_ACTIVITY_: Extend the piece on giving fictional characters depth, starting after its last sentence.
==== SELECTED PASSAGE
A lot of re-drafting and pattern-tweaking later, a doll emerged that I thought a small child might like – if he or she were not too picky. Stitching limbs together, sewing on faces and endeavoring to make each one an individual, got me thinking.
 
What lies behind that bland smile?

This is not unlike creating characters for a story. You start out with an idea of who these people in your story are and then proceed to ‘flesh’ them out. But, like a cloth doll, once you’ve got all the parts attached, you’ve still only got a flat, two dimensional character. This is where I went wrong in my first novel. Oh, my characters had personalities and motives for their behavior but they lacked substance – the hidden depth that makes a character intriguing and memorable and who lingers long after you’ve finished the book. Mine were little more than cloth dolls without the stuffing to hold them up.

In his excellent article, David Mesick* describes this need for characters to have hidden depths. (‘3 Things that will make your characters deeper.’) Mesick states these as being a world view, a dream and a secret. I think he’s right. These elements will definitely contribute to the making of a realistic, believable character. With regards to the world view, I’ve added a fourth element, drawn from Thomas Anthony Harris’ book, I’m Okay, You’re Okay. It’s what the author refers to as ‘the four Life Positions’. A life position is, perhaps, a little simpler than the complexity of a world view and consists of four basic positions from which an individual interacts with others.

The first life position - I’m not okay, you’re okay – portrays the individual who feels inferior to those around him. How that manifests in his interactions with others becomes part of your character’s unique persona and whether or not your readers will love him or hate him.
========
==== DATA LISTING
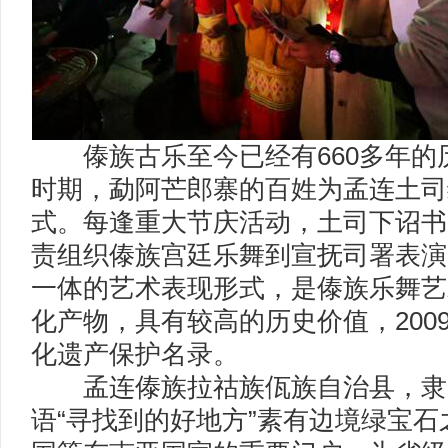
傣族古乐至今已经有660多年的
时期，勐阿芒郎寨的百姓为孟连土司
式。每逢重大节庆活动，土司下诏书
责组织傣族宫廷乐舞到宣抚司署表演
一体的艺术表现形式，是傣族乐舞艺
化产物，具有较高的历史价值，200
化遗产保护名录。
孟连傣族拉祜族佤族自治县，隶
语“寻找到的好地方”素有边境绿宝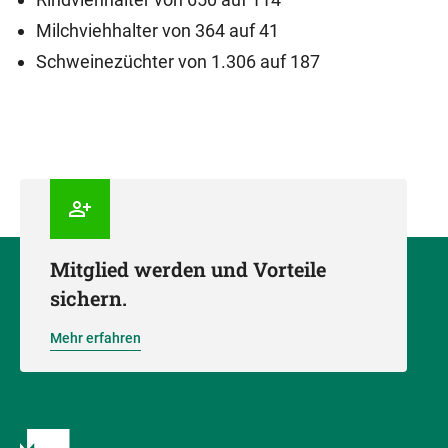
Milchviehhalter von 364 auf 41
Schweinezüchter von 1.306 auf 187
Mitglied werden und Vorteile
sichern.
Mehr erfahren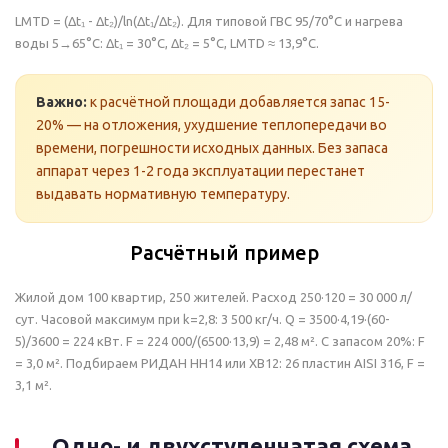
LMTD = (Δt₁ - Δt₂)/ln(Δt₁/Δt₂). Для типовой ГВС 95/70°C и нагрева
воды 5→65°C: Δt₁ = 30°C, Δt₂ = 5°C, LMTD ≈ 13,9°C.
Важно:
к расчётной площади добавляется запас 15-
20% — на отложения, ухудшение теплопередачи во
времени, погрешности исходных данных. Без запаса
аппарат через 1-2 года эксплуатации перестанет
выдавать нормативную температуру.
Расчётный пример
Жилой дом 100 квартир, 250 жителей. Расход 250·120 = 30 000 л/
сут. Часовой максимум при k=2,8: 3 500 кг/ч. Q = 3500·4,19·(60-
5)/3600 = 224 кВт. F = 224 000/(6500·13,9) = 2,48 м². С запасом 20%: F
= 3,0 м². Подбираем РИДАН НН14 или XB12: 26 пластин AISI 316, F =
3,1 м².
Одно- и двухступенчатая схема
========
_RESULT OF THE EXERCISE_:
A character with the second position – I’m not okay, you’re not okay – is the quintessential pessimist for whom the glass is always half empty. I’m reminded of many fictional ‘defective’ detectives who’ve been sketched along these lines and, far from being a bore to read, their innate negativity can be a wonderful counterpoint to other characters in the story. 

The third position – I’m okay, you’re not okay – often portrays the utterly arrogant and unlikeable character whose profound sense of superiority can provoke the sincere desire to knock him down a peg or two. But that doesn’t mean your readers need to despise him. I can’t help thinking here of Harlan Coben’s Windsor Horne Lockwood III, arrogance personified but very, very funny.
The fourth, and possibly the least interesting life position, from a character development point of view – I’m okay, you’re okay – is the generally well-adjusted, respectful, affable type that generally gets on well with everyone else. You may be happy for your daughter to marry him but is he going to make fascinating reading? Perhaps, if you give him a deep, dark secret and some interesting methods of hiding it.

Once your character has a life position, it permeates everything he says or does and it will take a life altering event to cause that to change. But your protagonist must change. He must grow and develop as the story progresses and emerge at the end a better, wiser soul. What better way to achieves this than to facilitate the shift from one life position to another? The intense pressure to solve the mystery, rescue the girl, find the holy grail, save the world, or whatever mission your protagonist is on, should be this catalyst for change. As a reader, I find it satisfying when the protagonist has achieved some personal growth, and as a writer, I work hard to create it.
   
Using these life positions has helped me give my characters more ‘stuffing’, plumped them out a bit and added a set of core beliefs which, I hope, will make them more memorable. It certainly has made them easier to create and they practically write themselves. A lot like making cloth dolls, only simpler.


Disclaimer: No dolls were harmed in the making of this blog. In fact, after some brief counseling, they were handed over to the kiddies, where they will possibly do some good.